Over on the brms forums, I’ve been discussing some differences I’ve found between brms and rstanarm. That thread (including links to data, models, and some plots and printouts of the underlying problem) can be found here
With the gracious help of @paul.buerkner, I think I’ve narrowed down the difference to be attributable to differences in the prior for the group-level variance. Is it the case that the default group-level variance prior in rstanarm is much different from the default group-level variance prior in brms?
If it is, I would next like to think about how to compare the prior specified in rstanarm and that specified in brms. I believe that the brms prior is t-distributed. I don’t have much of a problem reasoning about t-distributions.

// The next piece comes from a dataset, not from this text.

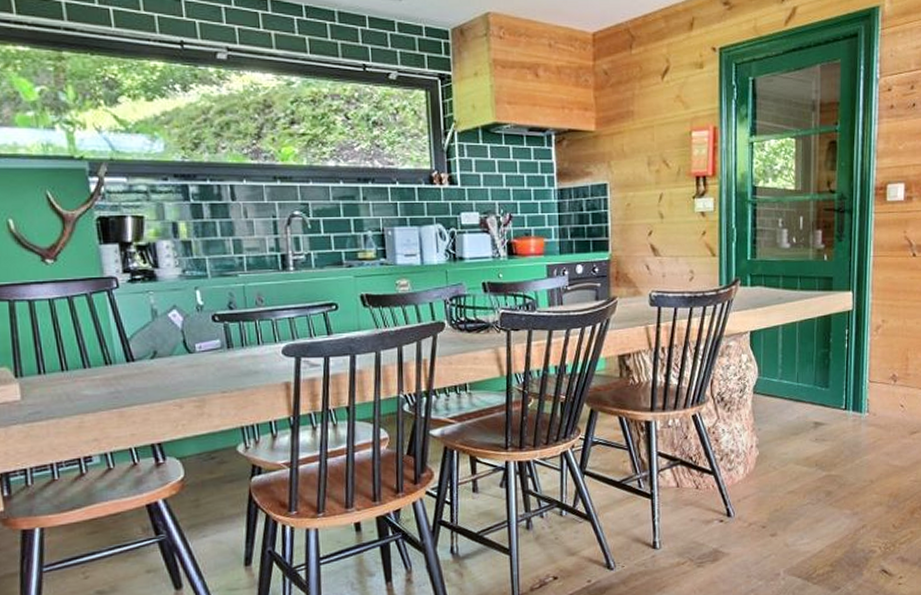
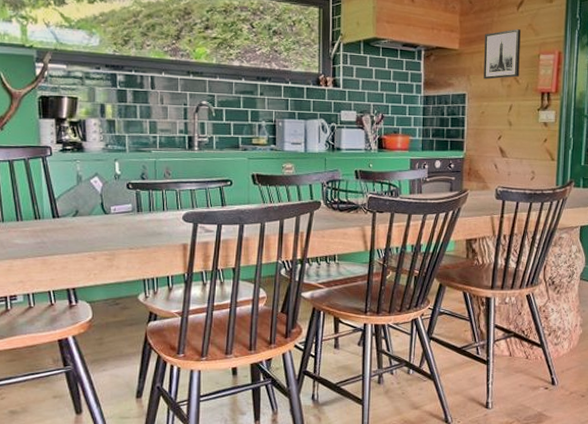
wall art: none [625,102,669,165] -> present [483,29,521,80]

However, the description of the rstanarm prior for variance found here is more difficult for me. If my reading is correct, I think if I were to adjust the concentration argument of decov() to be greater than 1, that this would lead to greater regularization of the group-level variance (and correspondingly, to obtain behavior that looks more like brms, I could set it to be less than 1). Is this correct?
Finally, in the context of this model, where one of the group-level effects has a low number of groups (5 sites in my case), how do I determine what a reasonable value is for this prior?

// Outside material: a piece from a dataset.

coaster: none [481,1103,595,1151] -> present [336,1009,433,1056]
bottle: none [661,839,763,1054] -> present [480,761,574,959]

The group-level variance isn’t a parameter in rstanarm, and I don’t think it is in brms either. In the case where only the intercept differs by group, then the standard deviation has a gamma prior in rstanarm (with shape and scale both 1 by default) and I guess it is half-t in brms. For the default values, I guess the two are not so different but if you specify the shape of the gamma prior to be greater than 1, then there is no mass at zero and the mode is interior.
In the case where both the intercept and one or more of the coefficients vary by group (for a total of K group-specific parameters), it is more complicated. The aforementioned gamma prior pertains to a scale parameter, which is squared, multiplied by K, and then multiplied by each margin of a simplex to form the K variances as a transformed parameter. This construction is pretty different from specifying independent half-t priors on the standard deviations. You can specify the concentration parameter to be greater than 1 in order to squeeze the margins of the simplex closer together or less than 1 in order to make the margins of the simplex more polarized, but neither makes anything more closely resemble independent half-t variates.
If there are only 5 sites, then there is not much information in the data with which to estimate hyperparameters, particularly if K > 1. If K = 1, then think through what you believe the prior mean and median of the group-level standard deviation to be and use
to work back to the shape and scale. If K > 1, then the scale parameter is something like the average standard deviation across the K variables. Also, in the K > 1 case, you probably want to choose values of the concentration parameter and regularization parameter (in the LKJ distribution over correlation matrices) to be greater than 1.